- Syahganda juga menyoroti ketimpangan penguasaan lahan di Indonesia.
- Syahganda menekankan bahwa kegagalan kementerian mencapai target ekonomis seperti pertumbuhan di atas 5 persen.
- Prabowo tidak boleh lagi tersandera oleh kepentingan koalisi partai politik.
Suara.com - Memasuki tahun kedua pemerintahan Presiden Prabowo Subianto, Ketua Dewan Direksi GREAT Institute Syahganda Nainggolan, memberikan catatan kritis dalam "Outlook Indonesia 2026".
Syahganda menegaskan bahwa perombakan kabinet atau reshuffle menjadi syarat mutlak jika Presiden ingin mewujudkan visi besar transformasi Indonesia.
Dalam dialog di podcast bersama Bambang Widjojanto, ia menyoroti adanya jarak yang lebar antara ideologi besar Presiden dengan eksekusi di level kementerian yang dinilai masih terjebak pada pola lama.
Syahganda mengawali diskusinya dengan menyoroti minimnya dialog substantif antara Presiden dengan para pemikir dan rakyat selama setahun terakhir. Hal ini dinilai memicu banyaknya kebijakan yang ambigu dan kontradiktif.
"Ada slip of tongue yang berkali-kali. Misalnya, bencana alam diakui muncul karena pembukaan lahan perkebunan, namun beberapa hari kemudian muncul kebijakan sawitisasi besar-besaran. Ada ambiguitas dan kontradiksi yang terus-menerus," ujar Syahganda dalam kanal YouTube Bambang Widjojanto, Rabu (31/12/2025).
Menanggapi hal tersebut, Syahganda juga menyarankan Prabowo untuk mencontoh langkah reformasi Pemimpin tertinggi Republik Rakyat Tiongkok, Deng Xiaoping di Cina pada tahun 1978.
Dirinya menjelaskan bagaimana Deng berhasil menaikkan produksi tani sebesar 43% hanya dalam waktu enam tahun melalui perubahan tata kelola.
"Deng Xiaoping mengubah communal-based production menjadi household-based. Ada tanggung jawab keluarga dan unsur kompetisi di sana," kata dia.
"Prabowo punya ide Koperasi Desa Merah Putih di 82.000 desa, tapi faktanya setahun ini yang dibangun baru gerainya, bukan sistem produksinya," lanjutnya.

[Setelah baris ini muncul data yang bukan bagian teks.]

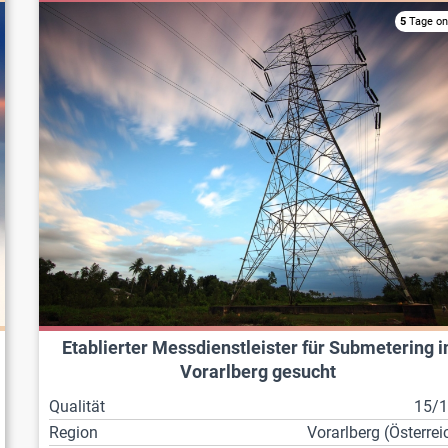
5
Tage on
Etablierter Messdienstleister für Submetering i
Vorarlberg gesucht
Qualität
15/
Region
Vorarl­berg (Österrei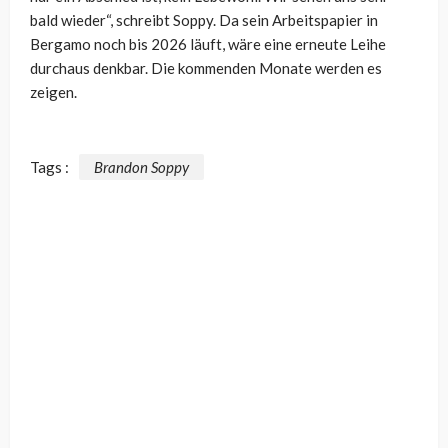
bald wieder“, schreibt Soppy. Da sein Arbeitspapier in
Bergamo noch bis 2026 läuft, wäre eine erneute Leihe
durchaus denkbar. Die kommenden Monate werden es
zeigen.
Tags :
Brandon Soppy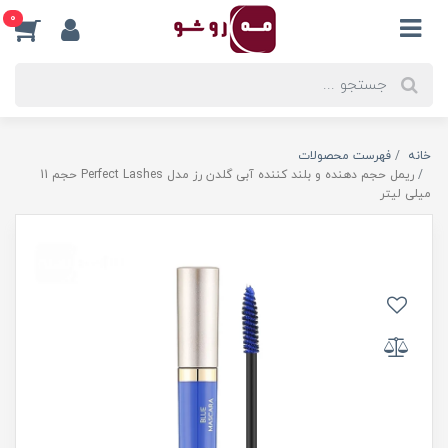
0
خانه
فهرست محصولات
ریمل حجم دهنده و بلند کننده آبی گلدن رز مدل Perfect Lashes حجم 11
میلی لیتر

Baca Juga: Refleksi 2025: Akademisi UII Nilai Pemerintahan Prabowo-Gibran Sarat Masalah HAM dan Militerisasi
Lebih lanjut, ia menyebut jika Presiden serius dengan paradigma sosialis-kerakyatan, maka Prabowo harus berani menindak pihak-pihak di dalam birokrasi yang menghambat kemajuan ekonomi komunal.
"Presiden harus bilang 'Ini perintah saya, bangun ekonomi komunal. Lu ngelawan, gua tangkap!'," kata dia.
Selain itu Syahganda juga menyoroti ketimpangan penguasaan lahan di Indonesia.
Ia mendesak adanya redistribusi tanah produktif yang saat ini 60 persennya dikuasai oleh segelintir konglomerat.
"Jangan sekadar menertibkan yang nyolong batas, tapi yang sudah punya lahan berlebihan harus diproporsionalkan. Kuncinya dua: redistribusi ekonomi melalui upah dan redistribusi tanah untuk rakyat. Jika ini dilakukan, lima tahun lagi kita semua kaya," jelasnya.
Syahganda menekankan bahwa kegagalan kementerian mencapai target ekonomis seperti pertumbuhan di atas 5 persen disebabkan oleh masalah transparansi dan akuntabilitas.